October is National Breast Cancer Awareness Month, and we should all be aware.
You have a better chance of surviving breast cancer if it is detected early. That means regular mammograms. Any women between the ages of 40-49 should begin a dialogue with their doctor about when and how frequently that should get mammograms. Any women over the age of 50, should get a mammogram every 2 years.
If breast cancer runs in your family, you should start this conversation even earlier. It’s never too soon to have the talk. Don’t brush it off, or under the rug; it could save your life. One of the best tools is information.
Check for Lumps
Early breast cancer usually has no sign or symptom, but later as the cancer grows, it may cause a lump and the skin over the tumor may become course and wrinkled. Contrary to what you might assume, breast cancer is not usually painful.
Discharge from the nipple is also a sign of breast cancer.

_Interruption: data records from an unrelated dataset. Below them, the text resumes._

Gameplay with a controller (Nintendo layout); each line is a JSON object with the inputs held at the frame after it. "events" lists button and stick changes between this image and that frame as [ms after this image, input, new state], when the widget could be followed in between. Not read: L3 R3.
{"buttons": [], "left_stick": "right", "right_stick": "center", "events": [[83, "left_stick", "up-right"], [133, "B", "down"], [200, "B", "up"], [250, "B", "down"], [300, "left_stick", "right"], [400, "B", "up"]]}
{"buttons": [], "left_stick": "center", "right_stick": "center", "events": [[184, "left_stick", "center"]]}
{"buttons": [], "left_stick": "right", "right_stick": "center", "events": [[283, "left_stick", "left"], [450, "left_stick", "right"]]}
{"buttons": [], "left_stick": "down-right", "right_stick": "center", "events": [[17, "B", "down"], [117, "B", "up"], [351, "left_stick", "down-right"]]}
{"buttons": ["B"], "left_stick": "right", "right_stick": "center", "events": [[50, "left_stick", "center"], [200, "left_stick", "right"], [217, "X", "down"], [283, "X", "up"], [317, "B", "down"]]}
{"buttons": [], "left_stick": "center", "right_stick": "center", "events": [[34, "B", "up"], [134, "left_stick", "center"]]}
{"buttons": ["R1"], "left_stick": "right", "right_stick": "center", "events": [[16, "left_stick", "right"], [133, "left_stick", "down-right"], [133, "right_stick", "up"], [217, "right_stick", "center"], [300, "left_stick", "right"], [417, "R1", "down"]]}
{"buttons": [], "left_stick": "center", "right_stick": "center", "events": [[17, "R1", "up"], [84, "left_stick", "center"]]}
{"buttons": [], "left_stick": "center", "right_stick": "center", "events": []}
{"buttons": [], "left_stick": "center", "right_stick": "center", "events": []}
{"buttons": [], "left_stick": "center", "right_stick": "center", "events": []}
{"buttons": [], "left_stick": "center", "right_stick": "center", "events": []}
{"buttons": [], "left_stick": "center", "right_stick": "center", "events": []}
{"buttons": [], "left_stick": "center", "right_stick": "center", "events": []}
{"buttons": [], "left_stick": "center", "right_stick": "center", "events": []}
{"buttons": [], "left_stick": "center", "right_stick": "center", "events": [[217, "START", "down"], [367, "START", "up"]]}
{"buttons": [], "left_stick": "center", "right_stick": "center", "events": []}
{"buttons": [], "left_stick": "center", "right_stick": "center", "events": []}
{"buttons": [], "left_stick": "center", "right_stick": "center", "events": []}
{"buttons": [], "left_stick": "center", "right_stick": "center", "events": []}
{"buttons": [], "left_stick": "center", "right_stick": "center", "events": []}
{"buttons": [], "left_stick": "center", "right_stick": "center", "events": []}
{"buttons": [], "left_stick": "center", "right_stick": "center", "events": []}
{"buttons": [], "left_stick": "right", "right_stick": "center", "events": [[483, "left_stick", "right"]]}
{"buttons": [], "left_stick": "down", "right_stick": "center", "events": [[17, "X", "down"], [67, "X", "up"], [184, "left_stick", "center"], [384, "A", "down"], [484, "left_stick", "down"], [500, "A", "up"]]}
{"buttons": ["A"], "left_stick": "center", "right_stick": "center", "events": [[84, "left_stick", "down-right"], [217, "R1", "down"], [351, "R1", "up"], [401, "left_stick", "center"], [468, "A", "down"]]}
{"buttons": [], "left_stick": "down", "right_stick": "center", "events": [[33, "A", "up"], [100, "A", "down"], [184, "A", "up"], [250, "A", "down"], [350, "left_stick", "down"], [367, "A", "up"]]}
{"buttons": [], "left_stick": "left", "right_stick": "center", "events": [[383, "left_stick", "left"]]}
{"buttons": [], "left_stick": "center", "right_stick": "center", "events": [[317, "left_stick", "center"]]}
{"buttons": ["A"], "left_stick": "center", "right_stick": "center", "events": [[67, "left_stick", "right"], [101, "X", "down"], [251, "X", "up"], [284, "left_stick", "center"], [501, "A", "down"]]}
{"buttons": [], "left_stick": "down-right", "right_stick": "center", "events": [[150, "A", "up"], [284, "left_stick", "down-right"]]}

You should receive a clinical breast exam every year. This usually happens during an annual visit with your gynocologist.
But a self-exam should be a part of your monthly routine. The more familiar you are with your own body, the more likely you will notice if something is amiss. Examine a few days after your period, as breasts are least likely to be sore or swollen. Ask your doctor for tips and what to look for.
The outlook for breast cancer is better than ever, but preparedness and knowledge are instrumental to ensuring your good health.